Segment Start: AVAILABLE DATA

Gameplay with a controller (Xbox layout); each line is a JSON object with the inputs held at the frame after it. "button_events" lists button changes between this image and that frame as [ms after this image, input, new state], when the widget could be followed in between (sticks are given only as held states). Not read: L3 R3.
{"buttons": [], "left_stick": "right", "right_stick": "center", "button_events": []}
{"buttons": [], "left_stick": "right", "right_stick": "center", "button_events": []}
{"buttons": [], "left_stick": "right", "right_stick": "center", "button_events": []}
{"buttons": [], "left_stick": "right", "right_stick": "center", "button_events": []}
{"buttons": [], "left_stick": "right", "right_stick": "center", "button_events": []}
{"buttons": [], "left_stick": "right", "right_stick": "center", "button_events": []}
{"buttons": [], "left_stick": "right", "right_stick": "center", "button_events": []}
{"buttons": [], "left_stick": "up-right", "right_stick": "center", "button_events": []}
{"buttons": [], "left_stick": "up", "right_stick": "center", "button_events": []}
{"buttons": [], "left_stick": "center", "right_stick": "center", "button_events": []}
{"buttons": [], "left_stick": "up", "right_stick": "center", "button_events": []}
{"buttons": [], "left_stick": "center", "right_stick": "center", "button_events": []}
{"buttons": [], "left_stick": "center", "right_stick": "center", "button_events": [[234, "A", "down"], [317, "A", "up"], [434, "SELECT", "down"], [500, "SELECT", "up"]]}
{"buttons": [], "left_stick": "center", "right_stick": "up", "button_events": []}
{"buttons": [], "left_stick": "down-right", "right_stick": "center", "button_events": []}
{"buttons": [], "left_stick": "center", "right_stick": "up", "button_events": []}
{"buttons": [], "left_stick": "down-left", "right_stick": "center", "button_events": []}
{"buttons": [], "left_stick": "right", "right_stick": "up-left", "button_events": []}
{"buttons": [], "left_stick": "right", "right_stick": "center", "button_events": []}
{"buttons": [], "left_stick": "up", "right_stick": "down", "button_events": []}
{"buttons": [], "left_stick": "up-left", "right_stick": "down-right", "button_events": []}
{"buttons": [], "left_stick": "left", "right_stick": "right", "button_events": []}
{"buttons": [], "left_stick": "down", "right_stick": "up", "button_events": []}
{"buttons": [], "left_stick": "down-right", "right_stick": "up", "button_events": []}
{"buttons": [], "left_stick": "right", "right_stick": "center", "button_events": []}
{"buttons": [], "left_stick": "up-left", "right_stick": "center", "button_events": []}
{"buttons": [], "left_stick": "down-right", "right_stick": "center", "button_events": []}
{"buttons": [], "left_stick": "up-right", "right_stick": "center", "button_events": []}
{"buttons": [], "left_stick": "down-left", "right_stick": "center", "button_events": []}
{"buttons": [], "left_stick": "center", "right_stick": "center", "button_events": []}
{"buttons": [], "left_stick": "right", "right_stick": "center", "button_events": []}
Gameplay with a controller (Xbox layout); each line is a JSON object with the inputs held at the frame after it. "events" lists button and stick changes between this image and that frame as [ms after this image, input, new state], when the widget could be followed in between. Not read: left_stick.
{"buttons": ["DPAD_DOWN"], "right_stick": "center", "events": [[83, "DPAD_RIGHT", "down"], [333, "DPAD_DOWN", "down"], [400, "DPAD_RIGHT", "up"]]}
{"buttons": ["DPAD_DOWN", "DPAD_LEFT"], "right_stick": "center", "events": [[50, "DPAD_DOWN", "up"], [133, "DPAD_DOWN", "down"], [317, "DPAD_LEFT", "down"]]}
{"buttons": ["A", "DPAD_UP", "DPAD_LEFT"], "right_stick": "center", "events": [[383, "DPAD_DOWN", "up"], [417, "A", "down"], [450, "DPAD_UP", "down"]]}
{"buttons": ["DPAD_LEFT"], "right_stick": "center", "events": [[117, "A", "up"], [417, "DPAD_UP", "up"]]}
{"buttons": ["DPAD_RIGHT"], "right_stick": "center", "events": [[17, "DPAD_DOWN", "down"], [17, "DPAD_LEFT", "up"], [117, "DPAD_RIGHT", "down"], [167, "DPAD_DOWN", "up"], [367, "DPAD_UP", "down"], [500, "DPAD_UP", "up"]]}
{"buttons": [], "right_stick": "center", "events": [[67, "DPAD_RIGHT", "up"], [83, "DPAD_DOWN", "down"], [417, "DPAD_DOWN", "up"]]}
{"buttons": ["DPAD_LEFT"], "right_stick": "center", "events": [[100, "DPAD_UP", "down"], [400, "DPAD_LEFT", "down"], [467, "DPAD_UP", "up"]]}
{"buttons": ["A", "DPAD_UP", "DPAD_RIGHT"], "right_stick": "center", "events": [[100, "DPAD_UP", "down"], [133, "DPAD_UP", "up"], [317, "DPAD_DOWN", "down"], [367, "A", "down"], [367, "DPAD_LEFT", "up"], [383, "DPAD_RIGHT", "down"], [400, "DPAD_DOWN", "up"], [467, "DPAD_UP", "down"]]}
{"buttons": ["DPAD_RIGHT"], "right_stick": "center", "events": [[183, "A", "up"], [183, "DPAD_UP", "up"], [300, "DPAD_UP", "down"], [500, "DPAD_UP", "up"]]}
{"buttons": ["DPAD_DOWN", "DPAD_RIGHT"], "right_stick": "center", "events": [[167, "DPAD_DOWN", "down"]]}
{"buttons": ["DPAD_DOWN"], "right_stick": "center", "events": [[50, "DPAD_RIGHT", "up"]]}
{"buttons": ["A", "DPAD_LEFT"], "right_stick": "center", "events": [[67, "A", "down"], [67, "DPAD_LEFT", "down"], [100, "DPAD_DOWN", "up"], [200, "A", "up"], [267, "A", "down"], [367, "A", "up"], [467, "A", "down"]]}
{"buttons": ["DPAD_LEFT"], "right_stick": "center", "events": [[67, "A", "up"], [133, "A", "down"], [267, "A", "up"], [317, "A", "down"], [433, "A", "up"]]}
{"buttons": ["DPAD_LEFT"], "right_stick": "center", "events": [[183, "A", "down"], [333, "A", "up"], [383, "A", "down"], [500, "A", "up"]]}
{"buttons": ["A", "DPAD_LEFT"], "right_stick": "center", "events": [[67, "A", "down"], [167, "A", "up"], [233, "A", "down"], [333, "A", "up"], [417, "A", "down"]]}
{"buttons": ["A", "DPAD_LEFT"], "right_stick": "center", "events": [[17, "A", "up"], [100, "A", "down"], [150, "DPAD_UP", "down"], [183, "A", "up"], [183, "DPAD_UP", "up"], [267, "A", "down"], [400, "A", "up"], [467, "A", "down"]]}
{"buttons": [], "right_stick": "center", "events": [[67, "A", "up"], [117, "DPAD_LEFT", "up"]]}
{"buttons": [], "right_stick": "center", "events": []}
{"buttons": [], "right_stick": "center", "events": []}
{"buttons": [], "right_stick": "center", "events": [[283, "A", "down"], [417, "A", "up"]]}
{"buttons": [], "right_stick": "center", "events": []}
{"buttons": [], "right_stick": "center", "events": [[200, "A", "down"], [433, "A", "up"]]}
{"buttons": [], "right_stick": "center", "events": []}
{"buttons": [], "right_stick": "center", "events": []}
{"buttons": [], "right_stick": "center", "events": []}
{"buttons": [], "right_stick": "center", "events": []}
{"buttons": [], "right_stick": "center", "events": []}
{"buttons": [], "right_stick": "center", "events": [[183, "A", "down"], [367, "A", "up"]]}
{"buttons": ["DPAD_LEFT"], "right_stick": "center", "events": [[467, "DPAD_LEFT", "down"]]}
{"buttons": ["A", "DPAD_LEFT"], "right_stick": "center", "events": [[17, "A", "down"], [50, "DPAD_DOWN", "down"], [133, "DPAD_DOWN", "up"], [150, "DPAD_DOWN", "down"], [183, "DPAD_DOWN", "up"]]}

Segment End: AVAILABLE DATA

EXERCISE DETAILS:
Wherever the string "changes" appears in the records, copy the whole line.

RESPONSE BELOW:
Gameplay with a controller (Xbox layout); each line is a JSON object with the inputs held at the frame after it. "button_events" lists button changes between this image and that frame as [ms after this image, input, new state], when the widget could be followed in between (sticks are given only as held states). Not read: L3 R3.
Gameplay with a controller (Xbox layout); each line is a JSON object with the inputs held at the frame after it. "events" lists button and stick changes between this image and that frame as [ms after this image, input, new state], when the widget could be followed in between. Not read: left_stick.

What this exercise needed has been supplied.